The polar bear is white
because she likes the snow,
because she likes to reflect
the aurora’s
many dreams.

But I saw her, lost,
like myself
and all out of the seas
we were asked to swim.

And I was happy floating
past the ocean
where a polar bear,
– where ice grew
at her feet –
walks the horizon,
looking for,
equally confused,
and diminished schools
of fish.

Because that’s what we’re given,
and that’s what we’re stuck with.

I want to be weird and in love
and go with you into the old city,
with our favoured strangeness
beset by the better spirits,
like candle flames
sheltered by cool stone,
our wise, satirical sense of
the truthful world and its lies,
leaving any anxieties and paranoias behind
spitting over their own skeletons
in attempts to cool,
arriving predictably in
the uncertain skins they shake in.

In boats
as we board others,
aflame and in the opposite direction,
vomit for old time’s sake,
under bridges
and pass through arches
of a fast food restaurant
in a historic city.


Old Octopus

Part of a Series of Poems about Films, and After the Film “Oldboy” (2003)

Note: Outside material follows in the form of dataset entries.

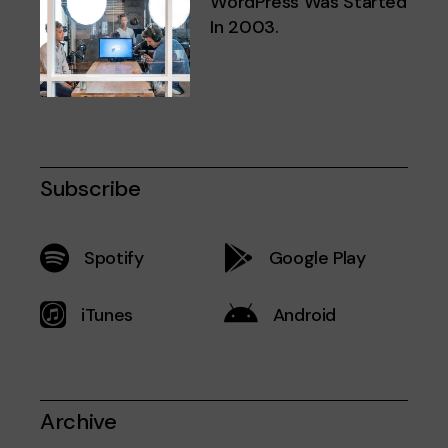
WordPress Was Started
In 2003.
Subscribe
Spotify
Google Play
iTunes
Android
Archive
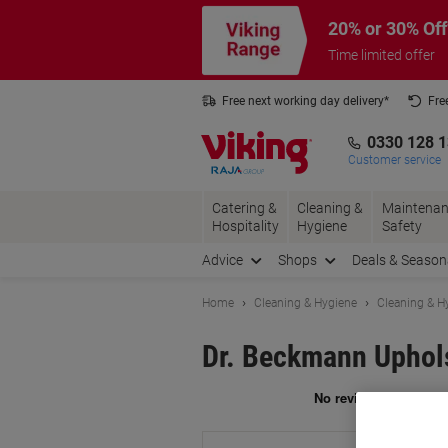
Skip
Skip
20% or 30% Off
to
to
Content
Navigation
Time limited offer
Free next working day delivery*
Fre
Collect Nectar points with us*
0330 128 
Customer service
Catering &
Cleaning &
Maintenan
Hospitality
Hygiene
Safety
Advice
Shops
Deals & Season
Home
Cleaning & Hygiene
Cleaning & H
Dr. Beckmann Uphols
Br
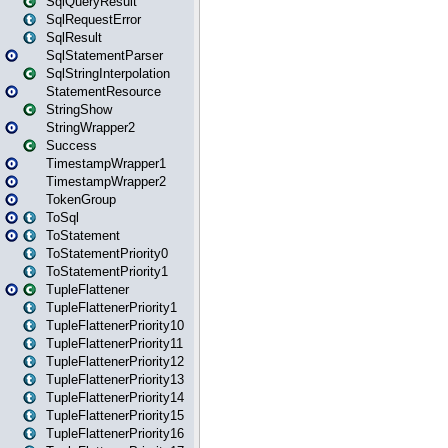
SqlQueryResult
SqlRequestError
SqlResult
SqlStatementParser
SqlStringInterpolation
StatementResource
StringShow
StringWrapper2
Success
TimestampWrapper1
TimestampWrapper2
TokenGroup
ToSql
ToStatement
ToStatementPriority0
ToStatementPriority1
TupleFlattener
TupleFlattenerPriority1
TupleFlattenerPriority10
TupleFlattenerPriority11
TupleFlattenerPriority12
TupleFlattenerPriority13
TupleFlattenerPriority14
TupleFlattenerPriority15
TupleFlattenerPriority16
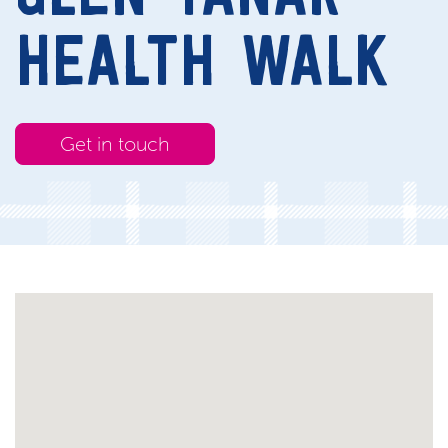
HEALTH WALK
Get in touch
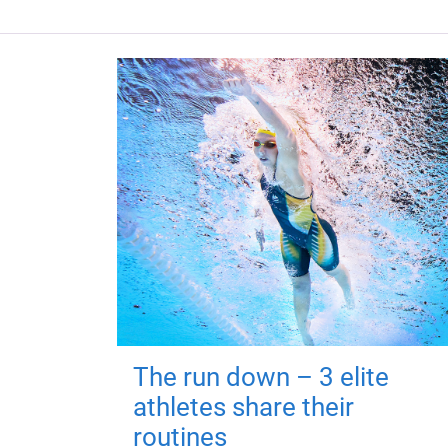
The run down – 3 elite
athletes share their
routines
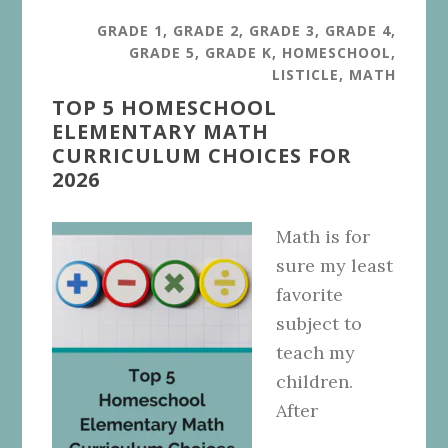
GRADE 1
,
GRADE 2
,
GRADE 3
,
GRADE 4
,
GRADE 5
,
GRADE K
,
HOMESCHOOL
,
LISTICLE
,
MATH
TOP 5 HOMESCHOOL
ELEMENTARY MATH
CURRICULUM CHOICES FOR
2026
Math is for
sure my least
favorite
subject to
teach my
children.
After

A mosaic of things to compose your halo,
an octopus on a plate
in parts,
under a sun
that is secretly Gaudí’s Greek cousin,
fashionably late to the celebration,
amid whispers of his maddening.

Bow-legged and troubled from recycling breath,
and television in the same box,
sleeping the entire room.

You wonder how the creator of this scheme
got away with it,
you wonder how it stays up,
about the lizards that the design can support.

In a frame of mind,
Gaudí, like Walt Disney, doesn’t belong,
and I can’t convince you of a different film;
I only have six arms and
two legs,
cut with a cared-for blade.

But the Sagrada Famílias are popping up like mushrooms
to dress the set,
the unfinished and sunny salad,
where tomatoes blaze alight.

The table,
first refracted by as much water
as wild hair that streams before your eyes
– that river is just the flow of days,
and you wake up in a different style,
sometimes enough for tears –
every morning

a fraction of that sea;
in your glass,
or glasses,

like the light,
that extends many running legs
on vivid grass,
and wide arms.

Old Boy,
of the movie,
I know
we can change the seas
in front of our world’s noses.

I know your angry
taste for octopus
is matched by your furious
memory of living,

and it’s not good to be an octopus sandwich
a two parter.

I would like to
share a smile with a stranger,
more not knowing what to do when our overrated
paths cross
before this squid ink becomes
a leaking biro to stain a jean pocket.

And roll the squid
into contortions
of sushi,
in the House,
its heritage staircase,
when square topiaries are rooted outside by volunteer angels
and gardeners, behind us,
where we didn’t
miss each other.

All the inter-city passengers turned to comparisons with jelly,
watching things pass downwards
slowed inwards by fear.

The giant octopus,
could take the yellow bus for a petal,
wave it around a bit,
wonder what you are
as your body slides
from one traveller to another,
in the joy of being safe and alive,
passing through ghosts
collecting pocket change and
puzzle books
to the sound of my

The problematical Enigma machine of sums
for the mathematician I’m not.
Adverse to cutting the wires of a bomb
though he must;
apparently the blue.

The machine
that in a spot of frustration,
the American Ensign says is “busted”,
under sea level,
with the last double bass player on a cruise ship
not to float.

Curl a cup around my suckers,
to drink the bitter saltwater,
and I just might be the spirit of an octopus,
and just as envious of a wash-cloth.

I can just imagine a chorus line of
us octopuses
high-kicking in a Studio System musical,
but useless in our hallway,
where we hang up our coats.

These are the notes, that the angels,
have me writing in margins
of a remake’s screenplay:

before I say something like “Rosebud”, or perhaps “donut”
there is never anything wrong with a donut,
as a reward
instead of an octopuses’ punishment for being alive,
instead of food that won’t go quietly.